*Exercise*
Report each line of the entries that contains the word "CROSS", copied in full.

Records from a collection:
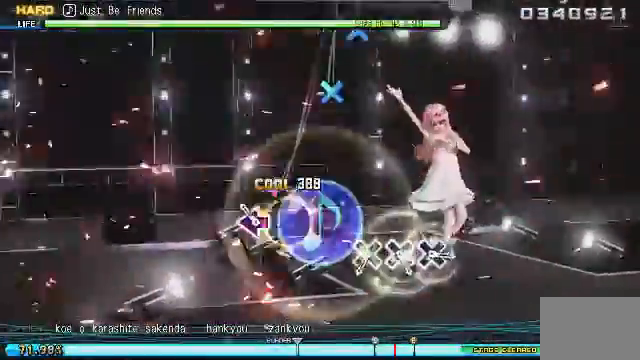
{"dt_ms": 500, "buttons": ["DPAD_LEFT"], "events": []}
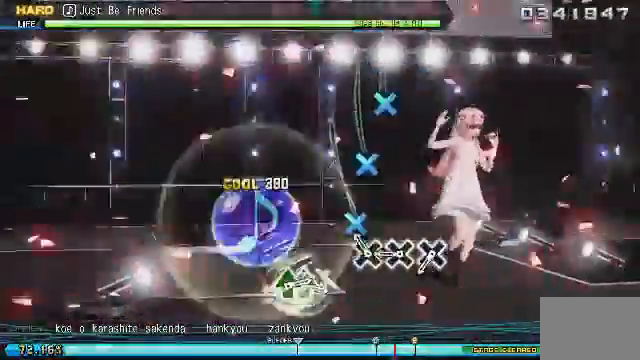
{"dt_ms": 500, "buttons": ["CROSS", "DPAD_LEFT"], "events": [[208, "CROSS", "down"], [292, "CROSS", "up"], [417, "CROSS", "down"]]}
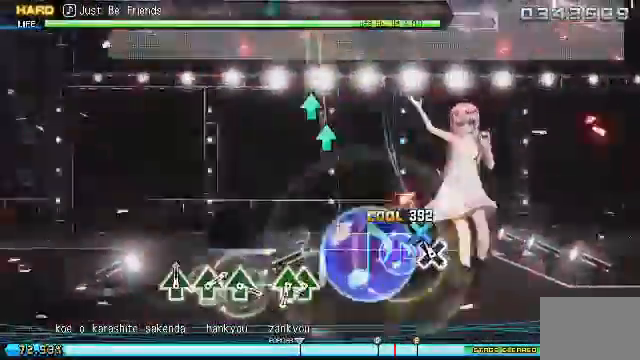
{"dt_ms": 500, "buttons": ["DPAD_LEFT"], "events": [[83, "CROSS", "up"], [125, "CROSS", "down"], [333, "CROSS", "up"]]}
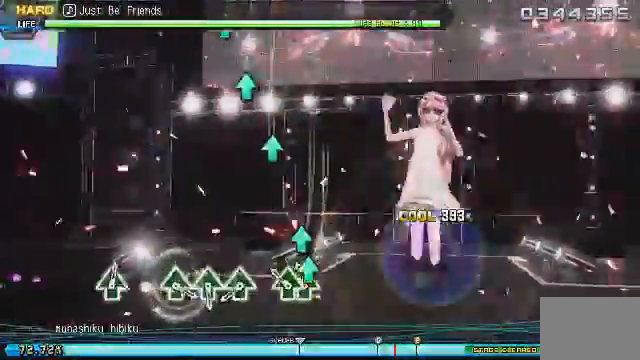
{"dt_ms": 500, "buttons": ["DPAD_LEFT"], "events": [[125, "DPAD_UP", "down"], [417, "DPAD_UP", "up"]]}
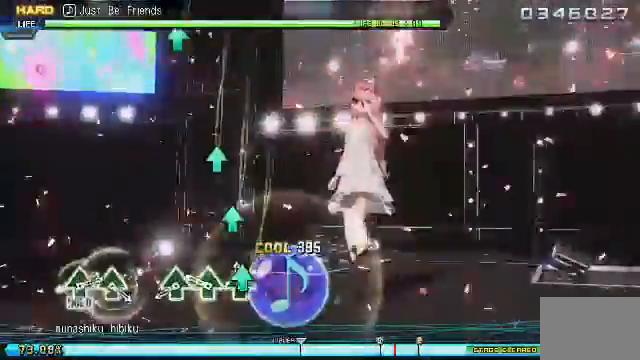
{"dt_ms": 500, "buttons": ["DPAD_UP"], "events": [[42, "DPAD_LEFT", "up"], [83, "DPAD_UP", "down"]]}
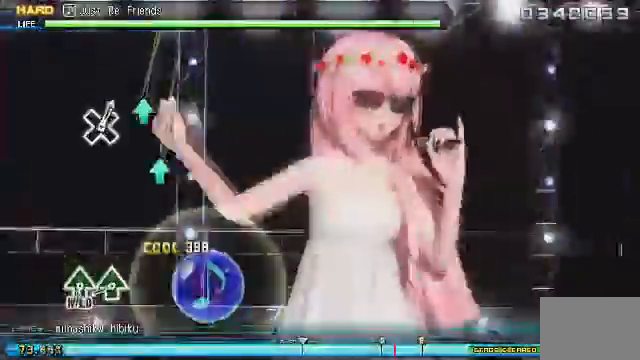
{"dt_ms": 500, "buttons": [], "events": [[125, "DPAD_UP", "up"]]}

*Result*
{"dt_ms": 500, "buttons": ["CROSS", "DPAD_LEFT"], "events": [[208, "CROSS", "down"], [292, "CROSS", "up"], [417, "CROSS", "down"]]}
{"dt_ms": 500, "buttons": ["DPAD_LEFT"], "events": [[83, "CROSS", "up"], [125, "CROSS", "down"], [333, "CROSS", "up"]]}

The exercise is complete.